Citizen Kane  is a 1941 American Drama film.  The movie was the classic masterpiece, Citizen Kane (1941), is probably the world's most famous and highly rated film, with its many remarkable scenes, cinematic and narrative techniques. Within the jumble of its own artistic, Citizen Kane develops two interesting themes. The first concerns the humiliation of the private personality of the public figure, and the second with the crushing weight of materialism. Together, these two themes comprise the bitter irony of an American success story that ends in useless melancholy, loneliness, and death. The fact that the personal theme is developed verbally through the characters while the materialistic theme is developed visually, creating a unique stylistic counterpoint. Its theme is told from several perspectives by several different characters and is thought provoking. The tragic story is how a millionaire newspaperman, who idealistically made his reputation as the champion of the underprivileged, becomes corrupted by a lust for wealth, power and immortality.

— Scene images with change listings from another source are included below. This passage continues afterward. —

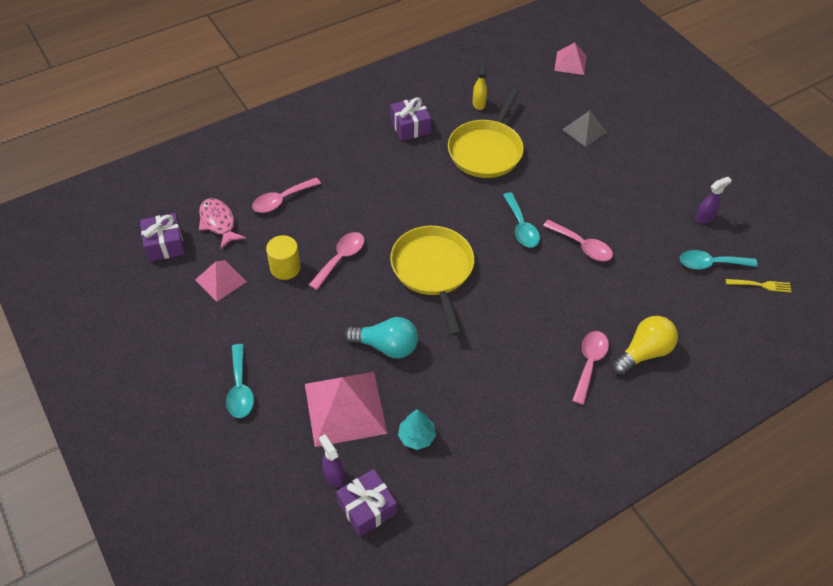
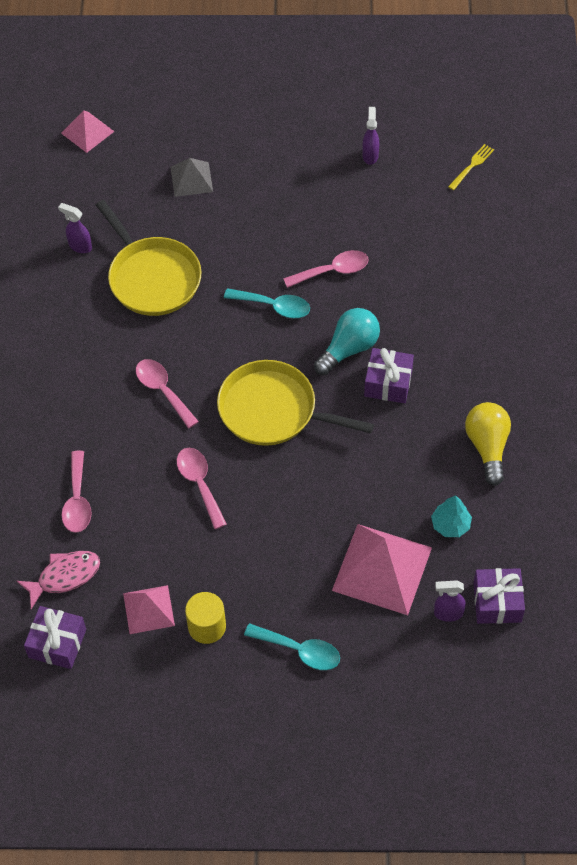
camera: 55 degrees left, 5 degrees up
(218, 223) = (65, 576): pink fish -> pink fish turned 150 degrees clockwise
(285, 268) = (175, 541): yellow cylinder -> yellow cylinder (207, 626)
(386, 346) = (335, 498): turquoise light bulb -> turquoise light bulb (349, 349)
(410, 126) = (64, 326): purple gift -> purple gift (388, 383)
(478, 103) = (80, 246): yellow spray bottle -> purple spray bottle
(589, 363) = (464, 345): pink spoon -> pink spoon (163, 390)
(643, 352) = (480, 298): yellow light bulb -> yellow light bulb (487, 447)
(710, 264) = (423, 186): turquoise spoon -> none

The apparent intellectual superficiality of Citizen Kane can be traced to the shallow quality of Kane himself.. His clever ironies are more those of the exhibitionist than the crusader. His second wife complains that Kane never gave her anything that was part of him, only material possessions that he might give a dog. His best friend, Jedediah Leland, was a separated observer functioning as a conscience remarks to the reporter that Kane never gave anything away; he left you a tip. In each case, Kane's character is described in materialistic terms. What Kane wanted, love, emotional loyalty, the unspoiled world of his boyhood, symbolized by rosebud, he was unable to provide for those around him, or buy for himself. The film's first sight is a no Trespassing sign hanging on a giant gate in the night's foggy mist, illuminated by the moonlight. The camera pans up the shackle-link mesh gate, which changes into images of great iron flowers or oak leaves on the heavy gate. On the gate is a single and wrought iron K initial. The gate surrounds a distant, forbidding-looking castle with towers. The same shots are repeated in reverse at the very end of the film. The initial and concluding clash of realism and expressionism suggests in a subtle way, the theme of Citizen Kane.